Not one of the 100 or so murder suspects he defended was sentenced to the gas chamber.

“I never had what I considered a defeat,” Shibley said. “I generally followed the rule . . . in murder cases that unless I could find some legal or moral justification for what they were alleged to have done, I didn’t take the case.”

Despite his success record, many of Shibley’s memories have the same punch line: “I never saw a dime.”

Shibley’s surroundings bear him out. He drives an ordinary white Chevrolet, and practices law with sons Jonathan and William in the same downtown building where he established his practice in 1935 after graduating from Stanford.

The offices are casual and cluttered. His son Jonathan wears blue jeans to work, and Shibley’s dogs, Scorpio and Pepe, hop into the laps of waiting visitors.

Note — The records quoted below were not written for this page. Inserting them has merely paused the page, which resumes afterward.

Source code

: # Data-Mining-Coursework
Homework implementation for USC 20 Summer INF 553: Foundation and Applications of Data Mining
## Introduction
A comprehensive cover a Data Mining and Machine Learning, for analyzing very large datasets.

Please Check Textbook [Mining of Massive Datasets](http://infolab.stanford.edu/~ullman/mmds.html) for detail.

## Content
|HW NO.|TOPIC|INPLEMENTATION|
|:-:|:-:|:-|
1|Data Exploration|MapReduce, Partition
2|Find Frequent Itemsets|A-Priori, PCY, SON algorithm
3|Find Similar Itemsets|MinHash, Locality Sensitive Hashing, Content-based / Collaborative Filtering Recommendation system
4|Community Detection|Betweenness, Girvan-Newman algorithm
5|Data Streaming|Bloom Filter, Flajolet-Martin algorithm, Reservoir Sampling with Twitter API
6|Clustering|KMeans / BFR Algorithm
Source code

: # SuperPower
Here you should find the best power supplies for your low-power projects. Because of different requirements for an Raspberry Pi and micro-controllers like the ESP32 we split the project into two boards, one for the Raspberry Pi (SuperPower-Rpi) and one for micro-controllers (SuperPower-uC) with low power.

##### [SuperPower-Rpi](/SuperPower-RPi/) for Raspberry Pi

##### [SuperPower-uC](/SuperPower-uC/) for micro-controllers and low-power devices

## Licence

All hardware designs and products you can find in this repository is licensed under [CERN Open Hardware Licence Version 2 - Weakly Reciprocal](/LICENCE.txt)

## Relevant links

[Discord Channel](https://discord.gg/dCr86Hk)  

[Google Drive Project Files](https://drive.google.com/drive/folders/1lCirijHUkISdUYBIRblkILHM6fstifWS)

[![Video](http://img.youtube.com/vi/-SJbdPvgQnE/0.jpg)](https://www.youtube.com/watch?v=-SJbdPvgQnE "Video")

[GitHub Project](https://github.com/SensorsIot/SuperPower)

Shibley, the son of Lebanese immigrants, has penetrating brown eyes, thick white hair, and a sharp memory. He recounts with relish tales of evidence he uncovered after police and prosecutors overlooked it--and in the telling, gives a glimpse into his skill.

Advertisement

It was Shibley’s refusal to accept the prevailing notions about the Sleepy Lagoon defendants that caused him to mount a vigorous defense that cost him $10,000 of his own money and led to their eventual release.

Shibley, then 32, had just won a substantial back-pay settlement for striking workers of Ford Motor Co. in Long Beach.

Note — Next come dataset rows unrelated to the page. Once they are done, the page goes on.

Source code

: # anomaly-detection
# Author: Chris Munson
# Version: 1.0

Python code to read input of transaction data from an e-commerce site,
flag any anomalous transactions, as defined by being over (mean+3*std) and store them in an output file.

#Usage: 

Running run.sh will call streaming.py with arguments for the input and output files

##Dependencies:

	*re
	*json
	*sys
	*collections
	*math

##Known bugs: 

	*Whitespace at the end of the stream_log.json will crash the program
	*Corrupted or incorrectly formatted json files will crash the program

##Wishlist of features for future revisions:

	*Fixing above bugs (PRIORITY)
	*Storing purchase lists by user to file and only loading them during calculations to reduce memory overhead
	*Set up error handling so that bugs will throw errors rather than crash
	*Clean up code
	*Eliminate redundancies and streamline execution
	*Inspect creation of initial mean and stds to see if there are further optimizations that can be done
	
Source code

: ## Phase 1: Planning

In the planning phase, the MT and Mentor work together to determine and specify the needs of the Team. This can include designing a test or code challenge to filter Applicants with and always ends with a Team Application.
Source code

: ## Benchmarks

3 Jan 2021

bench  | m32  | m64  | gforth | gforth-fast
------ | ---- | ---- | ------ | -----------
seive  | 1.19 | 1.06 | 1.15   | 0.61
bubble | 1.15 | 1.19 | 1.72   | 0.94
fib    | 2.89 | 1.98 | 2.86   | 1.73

Sleepy Lagoon was a swimming hole and a lovers’ lane near where Atlantic Boulevard crosses the Los Angeles River.

On Aug. 2, 1942, a young Mexican national named Jose Diaz was found dead near Sleepy Lagoon. Twenty-four youths, all but one of them Chicanos, were indicted and 12 were convicted of first-degree murder. Shibley entered the case a week after the trial began and represented six defendants.

The arrests and convictions occurred against a backdrop of extreme racial prejudice, which was fanned by local newspapers. By today’s standards, the trial was patently unfair; defendants were severely restricted from conferring with their attorneys and denied clean clothing and haircuts until late in the trial.

Shibley, one of seven defense lawyers, raised nearly all the objections. Although the defendants were convicted, the objections were the basis of the appeal that resulted in their release. The appellate court ruling established a defendant’s right to participate in his own defense.

Advertisement

“Depending on how you look at it, the case made me famous or infamous,” Shibley said. “It also made the forces of law and order hate me.”

The trial later became the basis of the Luis Valdez play “Zoot Suit” and the Universal Studios movie of the same name, in which Charles Aidman played the part of Shibley.

He was once accused of being a communist in open court, but Shibley calls himself a “Christian socialist.” In 1934, he campaigned for Upton Sinclair, the socialist author who ran for governor of California.

In 1968, Robert F. Kennedy was his man.

But in keeping with his philosophy of representing unpopular defendants, Shibley agreed when Mary Sirhan asked him to help her son after he was sentenced to the gas chamber for the 1968 assassination of Kennedy.

Shibley joined two other lawyers who appealed the case to the California Supreme Court. One of the grounds was that, in California, juries had too much discretion in imposing the death penalty. However, Sirhan’s sentence was reduced to life in prison when, acting in another case in 1972, the state Supreme Court said the state Constitution prohibits the death penalty as cruel and unusual punishment.

Shibley found Sirhan “very smart, but traumatized.”

Like some of those he has defended, Shibley has seen prison from the inside. In 1957, his vigorous defense of a Marine Corps sergeant led, by a circuitous route, to Shibley’s conviction for conspiring to steal government documents. Shibley maintains that the charges were contrived. The California Supreme Court allowed him to continue to practice law, suspending him from the bar during part of the 18 months he was in prison, he said.